President Obama’s promise that you would get to keep your doctor was propaganda to me from the first time I heard it. Health care doesn’t work this way. How can you keep me as a doctor unless I decide to keep you as my patient? Don’t I have the fundamental right to choose? What happens if your health insurance plan pays me too little and overly restricts the prescriptions I write or the tests I try to order for your benefit?

How can you keep me as your doctor if your new Obamacare insurance policy doesn’t include me in its shrinking network and restricts out-of-network payments? And even if I am in your network, what happens if my hospital isn’t? Cleveland Clinic and Cedars-Sinai, two of the top hospitals in the country for patient care, are accepting only one insurance plan each from their respective state exchanges. My own hospital, NYU Langone Medical Center, is accepting only a minority of the plans.

And even if you can somehow manage to keep both your doctor and your hospital, you may not be able to keep your expensive lifesaving treatment. Even as medicine itself is moving in a personalized direction of robotic surgeries and cancer vaccines and predisease genetic manipulations, Obamacare is moored in the one-size-fits-all disease model.

Those of us who can escape the Obamacare noose will. Even as the main provisions of Obamacare are being shakily enacted, a new poll by the New York State Medical Society finds that 44% of doctors say they aren’t participating in Obamacare, and 23% aren’t taking patients from the failing health exchanges.

Your doctor’s unhappiness is a catastrophic problem that the new law didn’t anticipate and is not prepared to address.

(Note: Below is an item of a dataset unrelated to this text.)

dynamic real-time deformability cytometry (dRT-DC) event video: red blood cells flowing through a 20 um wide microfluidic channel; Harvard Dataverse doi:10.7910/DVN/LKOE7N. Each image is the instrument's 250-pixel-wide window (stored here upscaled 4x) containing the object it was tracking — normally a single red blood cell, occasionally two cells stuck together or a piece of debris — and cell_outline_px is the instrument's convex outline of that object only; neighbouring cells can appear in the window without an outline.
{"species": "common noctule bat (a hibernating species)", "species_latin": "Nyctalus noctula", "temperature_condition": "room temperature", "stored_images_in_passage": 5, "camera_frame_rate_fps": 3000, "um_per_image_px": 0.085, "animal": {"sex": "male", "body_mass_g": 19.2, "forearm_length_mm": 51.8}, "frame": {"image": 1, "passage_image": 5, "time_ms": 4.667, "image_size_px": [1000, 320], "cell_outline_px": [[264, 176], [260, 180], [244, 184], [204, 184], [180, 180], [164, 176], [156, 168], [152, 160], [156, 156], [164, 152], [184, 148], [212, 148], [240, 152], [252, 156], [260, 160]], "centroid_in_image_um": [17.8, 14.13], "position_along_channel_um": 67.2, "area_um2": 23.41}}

Keep in mind that doctors already have a substantial history of trying to escape from highly regulated, low-paying insurance. Back in 2010, when proponents of the new law bragged about the expansion of Medicaid as a core feature, many doctors were dropping out of Medicaid. The 2011 National Medical Care Survey found that 31% of doctors said they would not take new Medicaid patients.

And it isn’t just Medicaid. The 2013 Medicare Payment Advisory Commission report reveals that only 73% of primary care doctors are accepting new Medicare patients. Last year, the Physicians Foundation surveyed more than 13,000 doctors and found that 7% plan to switch to a concierge or cash-only practice.

If your insurance is “comprehensive” but your high-quality doctor is paid little for working with it, it is likely that you will have to change doctors.

The idea that you could keep your insurance plan was more propaganda. Back in June 2010, the federal Health and Human Services Department, the IRS and the Labor Department published draft regulations for the new law that set standards for insurance plans. It was predicted that from 45% to 66% of those offered by employers as well as from 40% to 67% of individual policies would no longer be legal by 2013.

I covered this report on TV and in print, and I wasn’t alone. How could the head of Health and Human Services and the President not know about it? Yet the myth that you could keep your insurance plan was perpetuated.

Will you be able to keep your doctor or your insurance plan? No, frequently, you won’t. In the health care world of the near future, the waits will be longer and your care provider will have less training and experience. Your plan will cover more in theory — but you will get less care in the doctor’s office for a higher price.

If only creative solutions hadn’t been obscured by propaganda and partisan politics, we could have avoided the worst of Obamacare.

Siegel is an associate professor of medicine at NYU Langone Medical Center.